An internet blogger and a writer who disguised an attack on Burma's dictator in the form of a love poem were among dozens of activists sentenced to draconian jail terms as the junta ordered a fresh crackdown on dissidents.
Nay Myo Kyaw who wrote blogs under the name Nay Phone Latt, was sentenced to 20 years and 6 months in jail by a court in Rangoon.
The poet, Saw Wai, received a two-year sentence for an eight-line Valentine's Day verse published in a popular magazine. Saw Wai's poem, entitled 14th February, was ostensibly a Valentine's Day verse but the first word of each line, however, spelt out a
message about the leader of the country's military government: Power Crazy Senior General Than Shwe.
Aung Thein, the lawyer for the men, was given four months in prison for contempt of court during his defence.
More than a dozen people arrested during the protests last year against the ruling junta were handed harsh prison terms yesterday. Altogether 23 activists were sentenced today at Insein prison. They were sentenced to 65 years each, a family member
of one jailed activist said
Other sources said that 14 people from the Generation 88 Students group, who spearheaded the revolt against Burma's military rulers in 1988, were jailed for 65 years.
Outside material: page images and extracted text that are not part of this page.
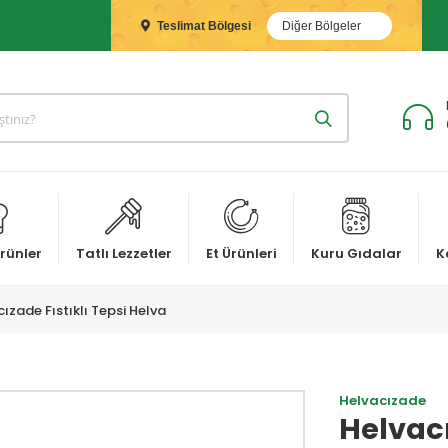
Teslimat Bölgesi
Diğer Bölgeler
rünler
Tatlı Lezzetler
Et Ürünleri
Kuru Gıdalar
K
ızade Fıstıklı Tepsi Helva
Helvacızade
Helvacı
Ten rank-and-file members of a provincial branch of the opposition National League for
Democracy party were given sentences ranging from 8 to 24 years.
The dissidents will join more than 2,000 political prisoners in Burma's jails, half of whom have been incarcerated since the Saffron Revolution last year, when tens of thousands of Buddhist monks and political activists took to the streets in a failed
uprising against the military regime.